_What is needed:_
Return the entries exactly. Images are not part of the copy.

[Source data]
-=-=-
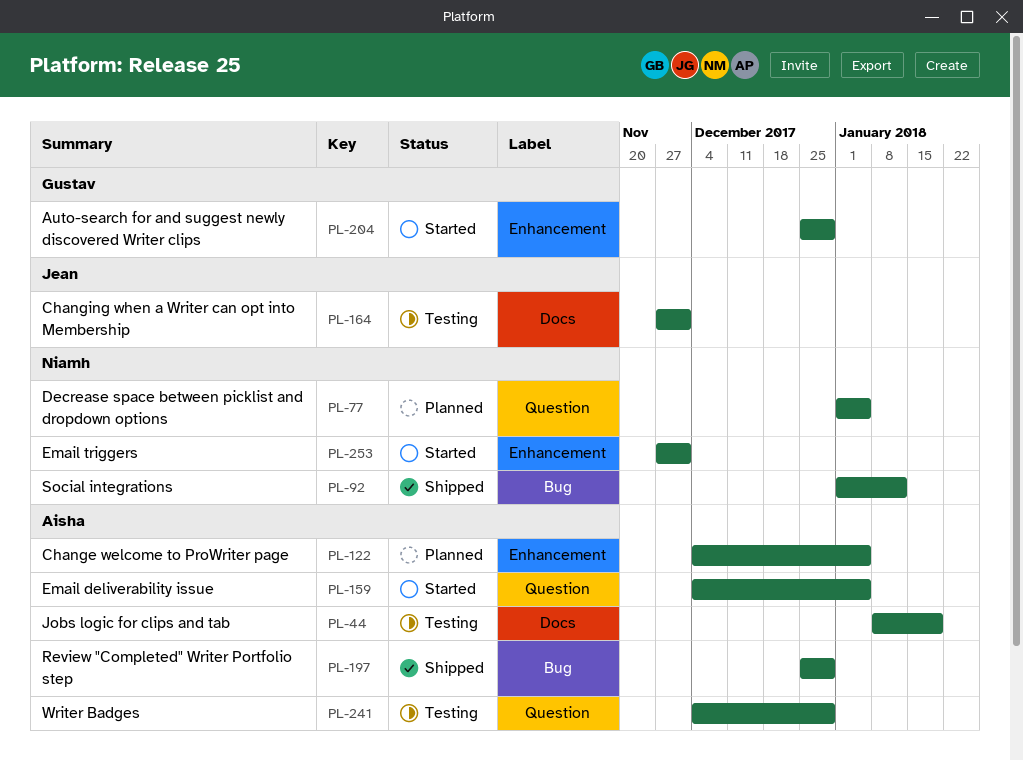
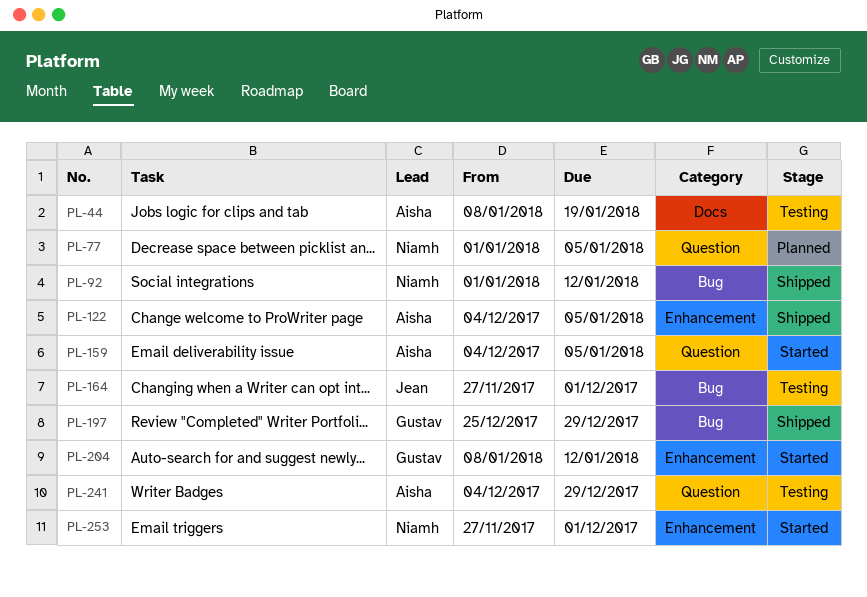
PL-122, status: Planned -> Shipped
PL-164, label: Docs -> Bug
PL-197, owner: Aisha -> Gustav
PL-204, start: Dec 25 -> Jan 8
PL-204, due: Dec 29 -> Jan 12

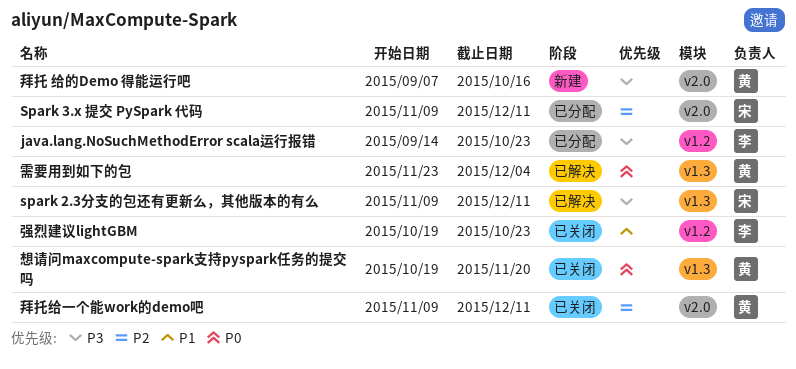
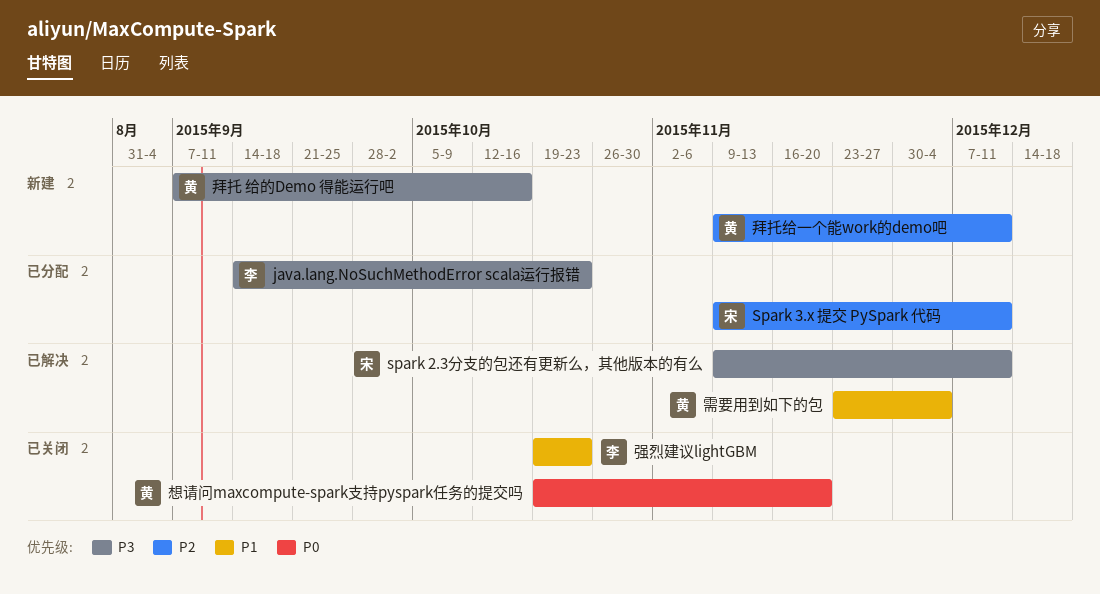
拜托给一个能work的demo吧, status: 已关闭 -> 新建
需要用到如下的包, priority: P0 -> P1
-=-=-
_Response to this exercise:_
PL-122, status: Planned -> Shipped
PL-164, label: Docs -> Bug
PL-197, owner: Aisha -> Gustav
PL-204, start: Dec 25 -> Jan 8
PL-204, due: Dec 29 -> Jan 12

拜托给一个能work的demo吧, status: 已关闭 -> 新建
需要用到如下的包, priority: P0 -> P1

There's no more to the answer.